On Oct. 28, the College Council (CC) Vice President for Community and Diversity Jonathon Burne ’17 led a discussion about a pending Honor System reform in the week’s general council meeting. Echoing a Record article published last semester by the outgoing Honor and Discipline Committee (HDC) chairs (“On being honor bound,” May 13, 2015) he explained that the reform aims to re-emphasize the responsibility that each student has to hold each other accountable for academic integrity.
The resolution calls for a restructuring of the HDC to allow for a “jury of peers” system; in addition to the eight standing members elected by the student body, there would be an additional four students randomly selected from each class year. These four students would have the same rights as the standing members for the single case over which they were nominated to preside as a voting member, and would be subject to the same expectations of confidentiality. However, the crux of this system lies in the maxim: “Share the knowledge, not the details.” This means that students who had served on the committee as a “juror” would share the knowledge of how the HDC process works, with the hope that this increased transparency would encourage more engagement and accountability with the Honor Code. Along with this increased transparency, the ultimate goal of this reform would be to reduce the number of Honor Code infractions.
Given the heightened frequency of violations – there were 45 cases last year in contrast to 13 cases in the 2011-12 academic year – we might expect the new HDC to reach well over 10 percent of campus each year, many of whom will go on to discuss their experiences with their peers. Exposing this many students to the process will enhance the Honor Code’s profile on campus. That seems like a great way to strengthen an institution that, in our experience, does not have a strong presence at the College.
The representatives at the meeting seemed excited about the proposal but had some concerns. Multiplying the number of jurors privy to sensitive information while encouraging them to educate their peers about the HDC increases the likelihood of a breach. A new provision requiring all student members to sign non-disclosure forms could mitigate this risk but would be hard to enforce. At the end of the day, there will be a tradeoff between deflecting a possible blow to confidentiality and improving our community standards on academic honesty.

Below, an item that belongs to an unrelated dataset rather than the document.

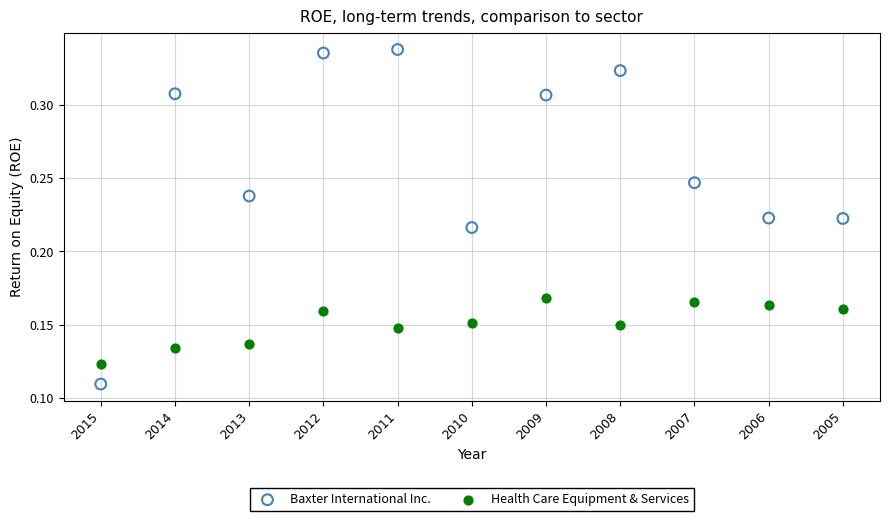

Which series has the widest spread of Y values?

Baxter International Inc.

Second, there were questions surrounding widespread campus voting apathy. In order for this resolution to pass, a vote is required that solicits participation from two-thirds of the student body, where a two-thirds majority votes in favor of passing the resolution. For this reason, voting apathy appears to be the most prominent obstacle to this resolution materializing. For example, this year’s fall CC elections produced 571 total votes of the roughly 2000 possible votes. This number falls well below the required two-thirds participation necessary for an Honor Code amendment. However, just last spring, 62 percent of the student body voted on the Divestment Referendum, which passed with a 71 percent majority. As a result, the push to divest the endowment from fossil fuels is currently being discussed by the Advisory Committee on Shareholder Responsibility, the Board of Trustees and the wider campus in general. We would argue that in the face of worthwhile issues, the student body is willing to mobilize and participate in the political process by voting. When our interests are at play, we show up to vote and determine the future of our community.

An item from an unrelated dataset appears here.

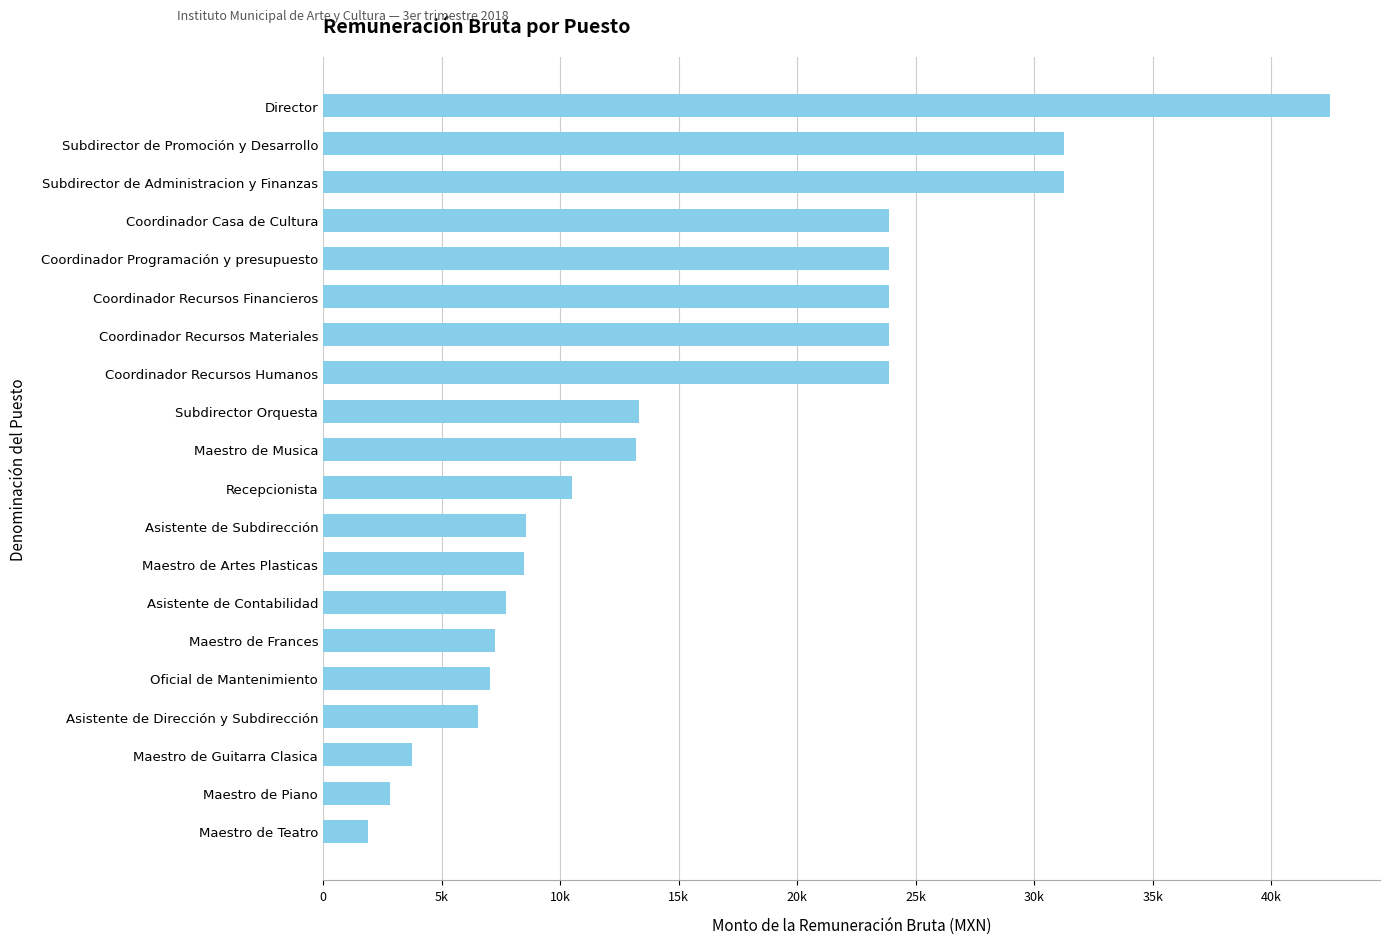

Does the chart contain any negative values?

No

The Preamble of the Statement of Academic Honesty states: “As an institution fundamentally concerned with the free exchange of ideas, Williams College has always depended on the academic integrity of each of its members. In the spirit of this free exchange, the students and faculty of Williams recognize the necessity and accept the responsibility for academic honesty.” Recognizing the framing of the College in this manner, students created the Honor System to serve the students, and it ultimately has our interests in mind. Only students at the College can amend the Honor Code, and as such, only student members of the HDC can vote on cases. It is up to us to implement any changes to the Honor System that we deem necessary. The rising number of HDC cases is a cause of concern and can be attributed to a host of factors, but general ignorance of the expectations of the Honor Code seems to be driving the rise of cases in the past few years. The “8+4” amendment is a hybrid solution to the problem because it proposes to educate students about the Honor Code and democratize hearings while preserving a core group of permanent members who are knowledgeable about the process. On balance, the proposal at hand presents an attractive improvement to the existing Honor Code while also upholding the spirit of the free exchange of ideas at this institution.

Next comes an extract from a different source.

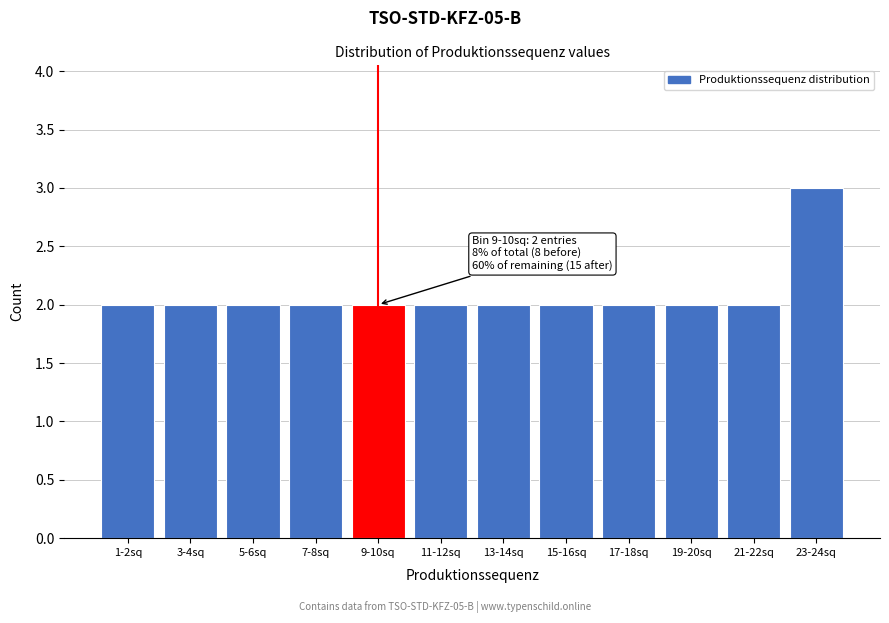

Reading left to right, transcribe all the data shown in this chart.

2	2	2	2	2	2	2	2	2	2	2	3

This new “8+4” amendment would require widespread student interest and involvement. The conversations surrounding the Honor Code are burgeoning from interested parties and groups, but the College’s commitment to the Honor Code requires expanded student vigilance and involvement. This “8+4” resolution in its final form will require a supermajority of the campus to vote and to vote in favor of this resolution. As this conversation surrounding the “8+4” resolution begins to pick up steam, we urge the student body to stay informed and join the larger campus discussion surrounding our Honor System.
Jonathon Burne ’17 is a political science and Arabic studies double major from Los Angeles, Calif. He lives in Lehman. Marcus Christian ’16 is an English major from Miami, Fla. He lives in Perry. Tyrone Scafe ’17 is a political science and American studies double major from Waukegan, Ill. He lives in Sage.